The obvious solution to this is to move away from the traditional accounting model of recording every second of time. That’s a great goal and one we hope to work towards eventually. I guess the difficulty is that WFM is supposed to be able to handle both the old way and the new, and it does. But if you do use a traditional timesheet model it’s a little more cumbersome. I guess that’s a motivation to change!

There is one final gripe with WorkflowMax, and that is security. Gasp!

We sat in on a Xero Essentials training video on Wednesday just to help the familiarisation process. One of the first things covered by the presenter was security. Very reassuring. It was emphasised during the demo that when logging into Xero, the browser would not prompt you to save your username and password like ‘some other sites’ because of the big security risk this poses.

‘Some other sites’ it seems includes their own product. WorkflowMax does in fact allow you to save your login credentials. As accountants, we’re a little nervous that all our data is out there in the cloud. But we’ve been reassured (and rightly) that when executed correctly, the cloud is more secure than any office. Amen! When executed correctly…

The reason remembering passwords is a security 101 no-no for any site that contains personal identity and financial data is because anyone can come along behind you and log straight in if those details have been remembered. Xero/WFM prides themselves on providing ‘anywhere access’ to your data, which means you can use a tablet or other portable device, or (God forbid) a public computer. So all it takes is for that portable device to get lost, or for someone to accidentally click ‘remember me’ on a public computer, and it’s potentially all over. This is a feature that’s intended for membership of TV show forums and the blogs of 15 year old kids, not for sites that host sensitive identity and financial data. Obviously Xero agrees, since the Xero site does not offer to remember your login credentials, and this was specifically emphasised in the Xero demo.

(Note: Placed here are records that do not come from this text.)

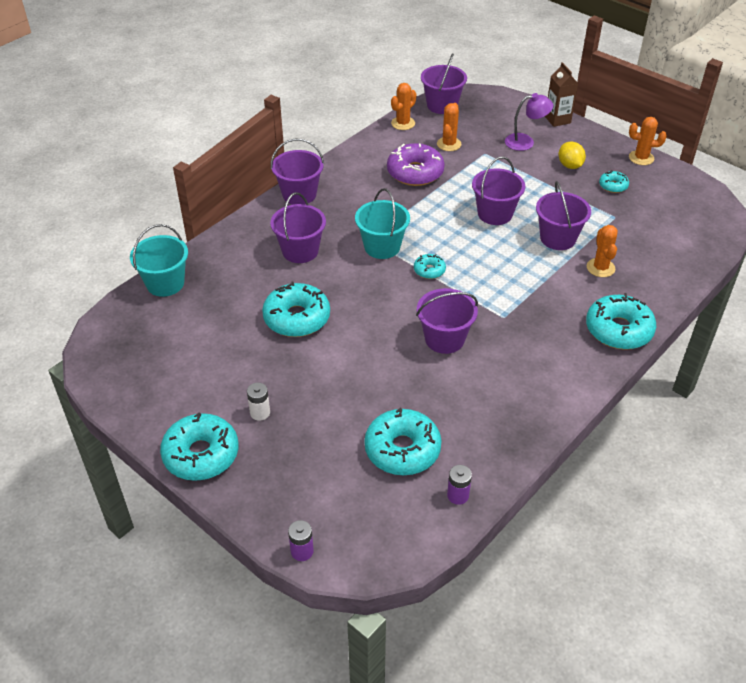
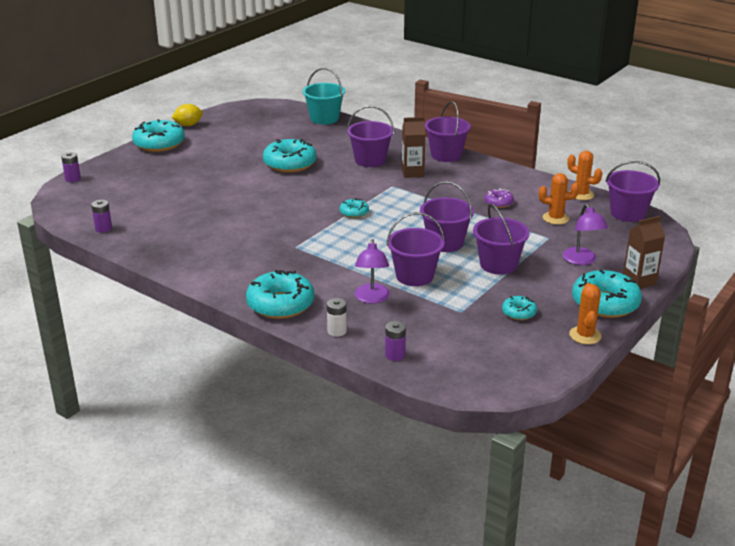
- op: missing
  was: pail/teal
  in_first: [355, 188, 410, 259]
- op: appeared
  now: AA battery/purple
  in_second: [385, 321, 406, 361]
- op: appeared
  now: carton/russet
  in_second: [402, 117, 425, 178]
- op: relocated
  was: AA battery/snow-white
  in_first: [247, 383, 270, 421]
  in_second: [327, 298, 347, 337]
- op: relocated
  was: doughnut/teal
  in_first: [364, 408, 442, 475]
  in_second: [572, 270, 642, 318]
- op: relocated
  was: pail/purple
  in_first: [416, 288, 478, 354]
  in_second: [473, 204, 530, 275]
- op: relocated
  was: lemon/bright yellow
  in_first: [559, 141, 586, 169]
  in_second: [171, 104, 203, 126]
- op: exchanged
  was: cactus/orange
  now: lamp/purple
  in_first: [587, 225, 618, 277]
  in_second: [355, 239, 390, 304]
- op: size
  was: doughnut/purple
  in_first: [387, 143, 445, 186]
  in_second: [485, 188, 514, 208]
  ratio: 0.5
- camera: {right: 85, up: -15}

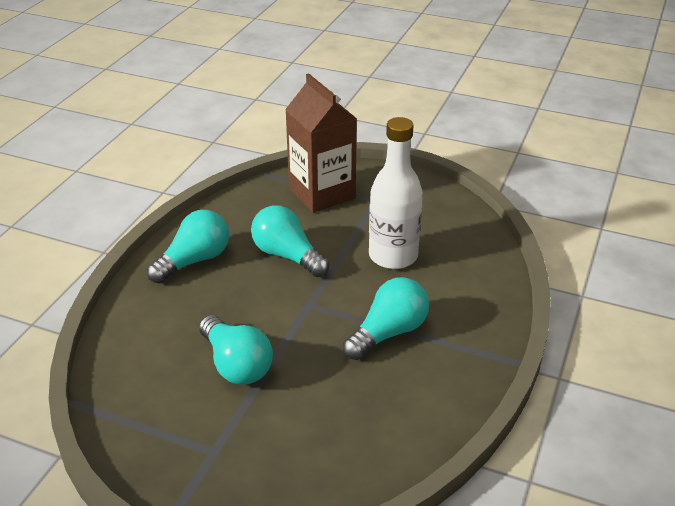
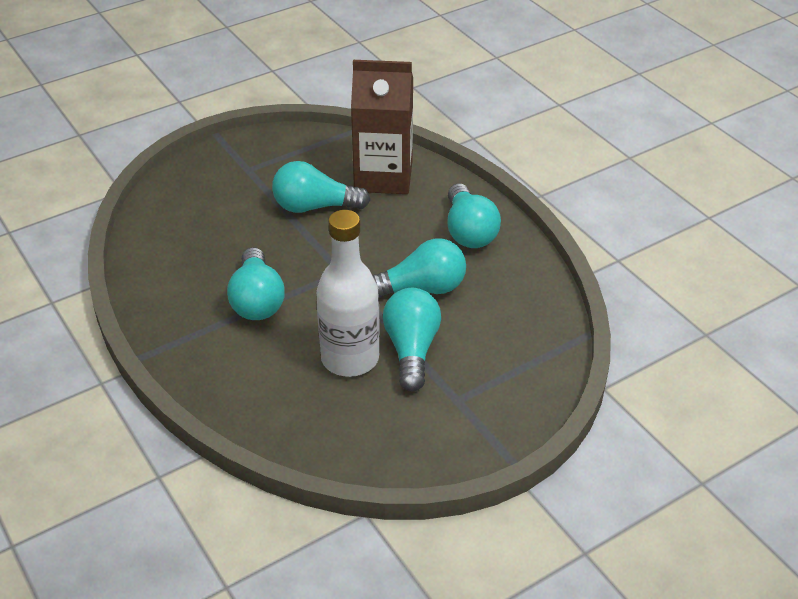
- op: appeared
  now: light bulb/teal
  in_second: [383, 288, 441, 391]
- op: relocated
  was: carton/russet
  in_first: [285, 73, 357, 213]
  in_second: [351, 60, 413, 194]
- camera: {right: 125, up: 5}

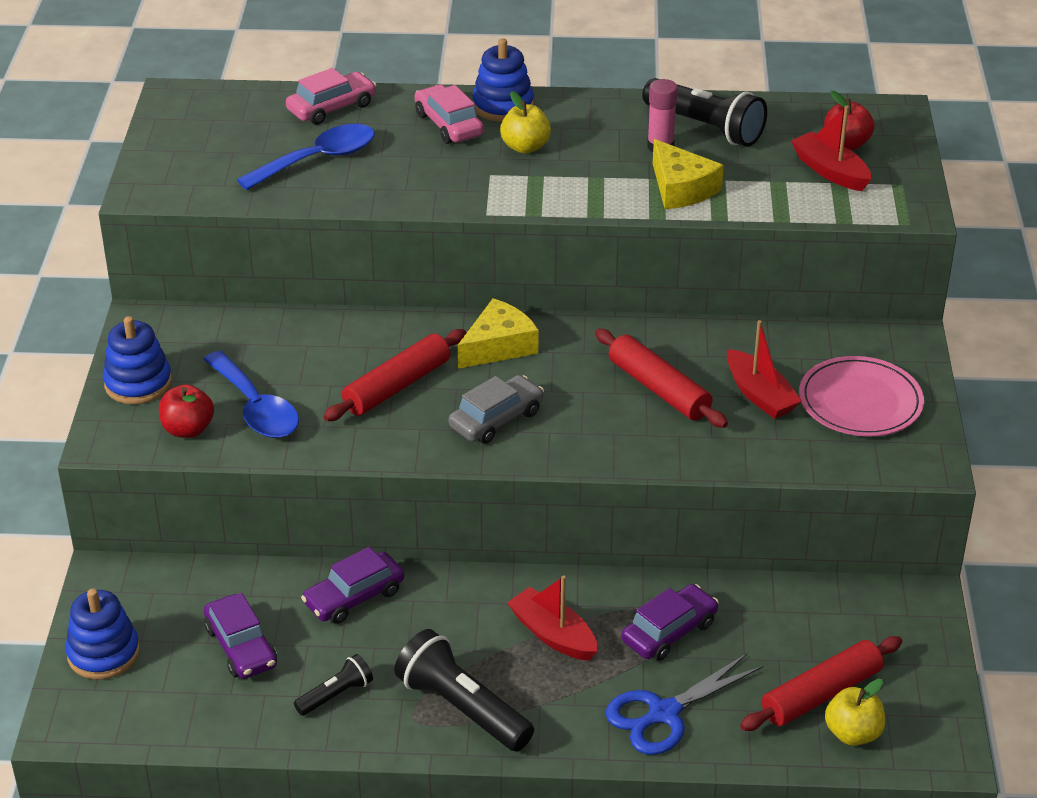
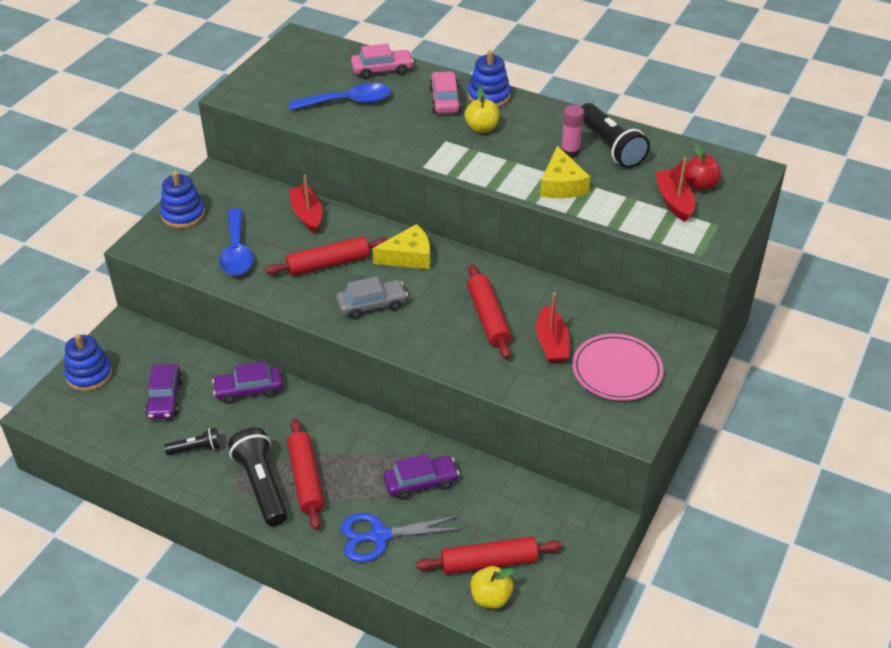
- op: missing
  was: apple fruit/scarlet
  in_first: [159, 384, 214, 438]
- op: appeared
  now: rolling pin/scarlet
  in_second: [287, 419, 324, 530]
- op: relocated
  was: boat/scarlet
  in_first: [507, 575, 598, 661]
  in_second: [289, 175, 322, 233]
- camera: {right: 25, up: 5}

When I asked WorkflowMax support about this last week, the response was:

“…the ‘remember me’ functionality is a heavily utilised function by our users and therefore they will not consider removing it.”

“We could have had a no smoking policy around the chemicals…but our employees just really like to smoke.”

This seems to suggest in this case that convenience trumps security. I’d love to be able to walk straight into the office every day without unlocking the doors and turning off the alarm. Unfortunately if I can do that, so can anyone else! The price of security is some inconvenience – you have to fiddle with the keys a little and jiggle the lock every day, which can be annoying.

We love the guys at Xero and WorkflowMax (now owned by Xero). They’ve been incredibly helpful and they really do ‘get’ how users work and how this translates into the features of their products. To their credit, WFM have since said they’ll consider it further. But every day that goes by without this being addressed is one that puts sensitive data at needless risk.

By the way – if we’re wrong on any of these things, or we discover a workaround or change in practice that can actually make it work better, we’ll let you know. And hopefully you can do the same for us. At the moment, these are all just first impressions.

And that’s not the note we should end on. For the most part, we can see why we chose to spend the rest of our lives with these guys. Sure, they leave the toilet seat up sometimes or forget to clean up after a shave. But the one percenters shouldn’t overshadow the 99. Right now, we feel like we’ve got a keeper. Once again, the most significant thing to note this week has been the relative sense of calm and normality that has prevailed. Normal is good. We like normal. It’s different, of course. But we can already see that with some minor adjustment to our practices there is a wealth of great management information at our fingertips.